═══ Source material
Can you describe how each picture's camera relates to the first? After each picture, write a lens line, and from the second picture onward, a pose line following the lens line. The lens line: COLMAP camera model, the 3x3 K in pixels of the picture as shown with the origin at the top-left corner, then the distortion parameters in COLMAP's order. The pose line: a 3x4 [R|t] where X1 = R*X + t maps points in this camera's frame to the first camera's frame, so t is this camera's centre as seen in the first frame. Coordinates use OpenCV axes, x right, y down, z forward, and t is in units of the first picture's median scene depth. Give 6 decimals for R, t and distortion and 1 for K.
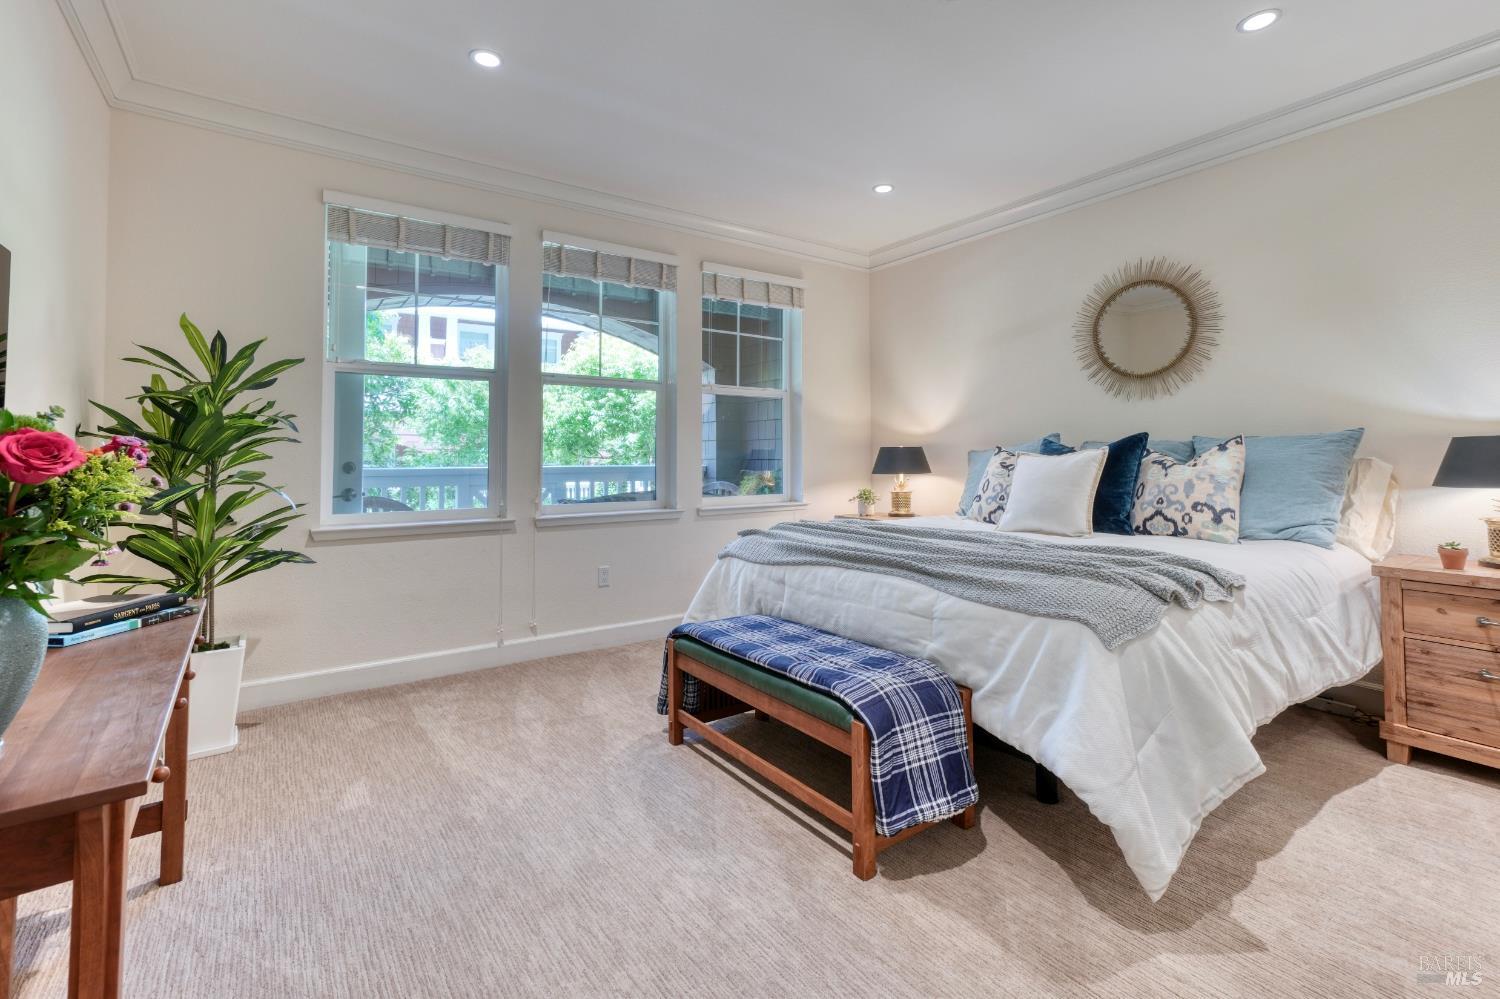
lens RADIAL K [[653.6, 0, 731.0], [0, 653.6, 431.8], [0, 0, 1]] dist [-0.009008, 0.009407]
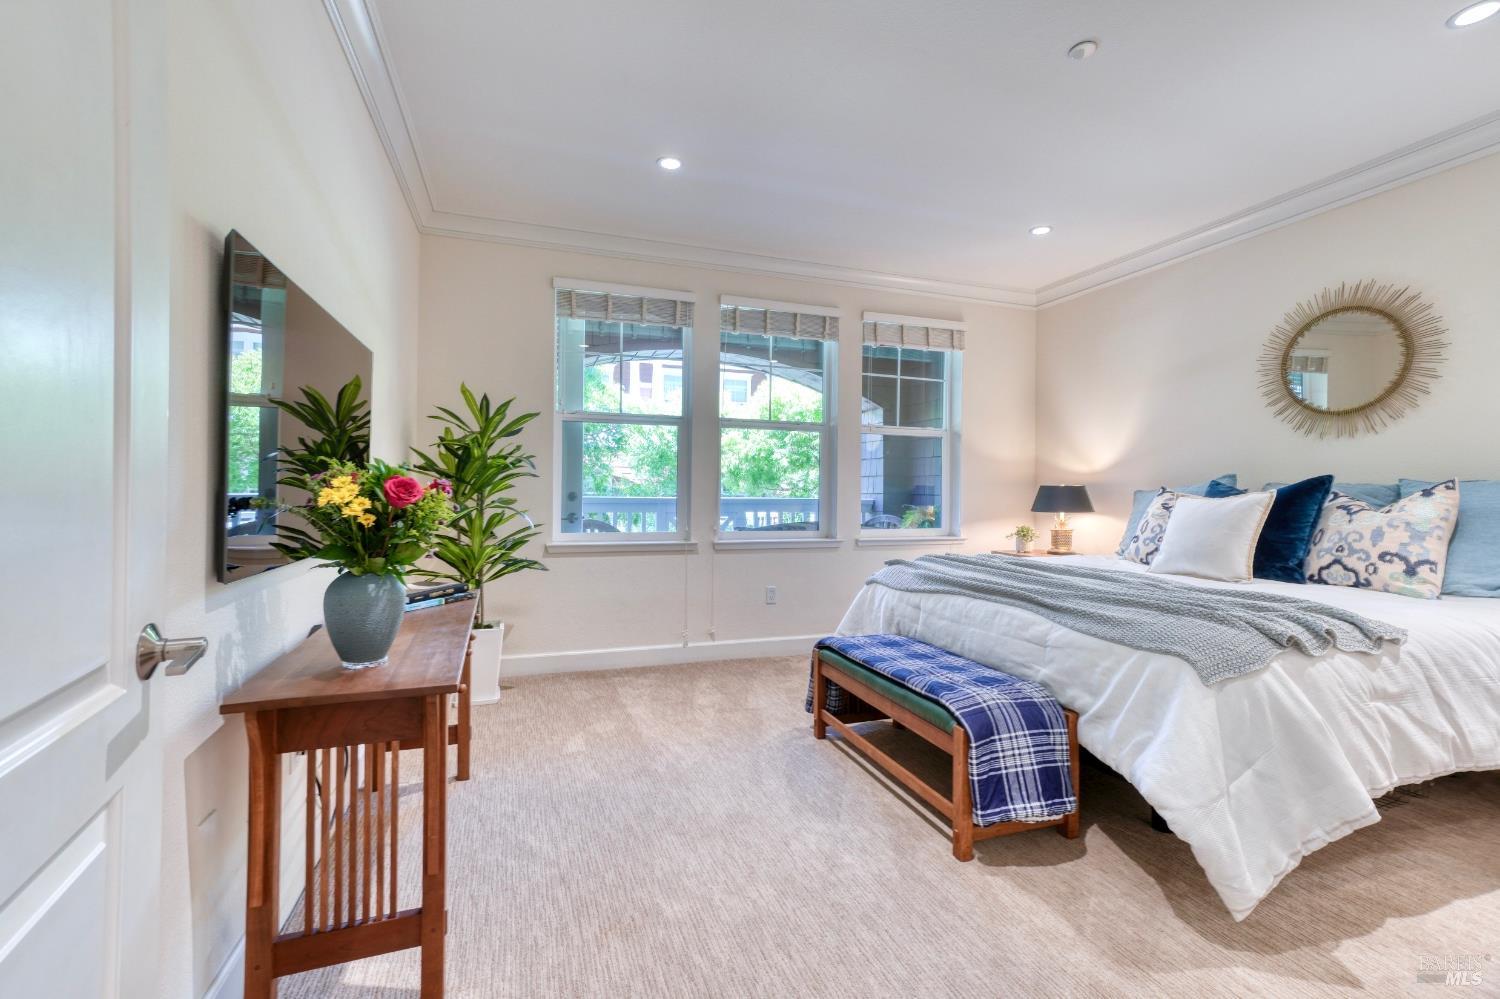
lens RADIAL K [[653.6, 0, 742.0], [0, 653.6, 483.3], [0, 0, 1]] dist [-0.009008, 0.009407]
pose [[0.959221, 0.012770, -0.282368, 0.101437], [-0.003579, 0.999448, 0.033042, -0.016175], [0.282634, -0.030684, 0.958737, -0.140691]]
══════
Print the listing verbatim, images excluded.

▸ **The completed task**
Can you describe how each picture's camera relates to the first? After each picture, write a lens line, and from the second picture onward, a pose line following the lens line. The lens line: COLMAP camera model, the 3x3 K in pixels of the picture as shown with the origin at the top-left corner, then the distortion parameters in COLMAP's order. The pose line: a 3x4 [R|t] where X1 = R*X + t maps points in this camera's frame to the first camera's frame, so t is this camera's centre as seen in the first frame. Coordinates use OpenCV axes, x right, y down, z forward, and t is in units of the first picture's median scene depth. Give 6 decimals for R, t and distortion and 1 for K.
lens RADIAL K [[653.6, 0, 731.0], [0, 653.6, 431.8], [0, 0, 1]] dist [-0.009008, 0.009407]
lens RADIAL K [[653.6, 0, 742.0], [0, 653.6, 483.3], [0, 0, 1]] dist [-0.009008, 0.009407]
pose [[0.959221, 0.012770, -0.282368, 0.101437], [-0.003579, 0.999448, 0.033042, -0.016175], [0.282634, -0.030684, 0.958737, -0.140691]]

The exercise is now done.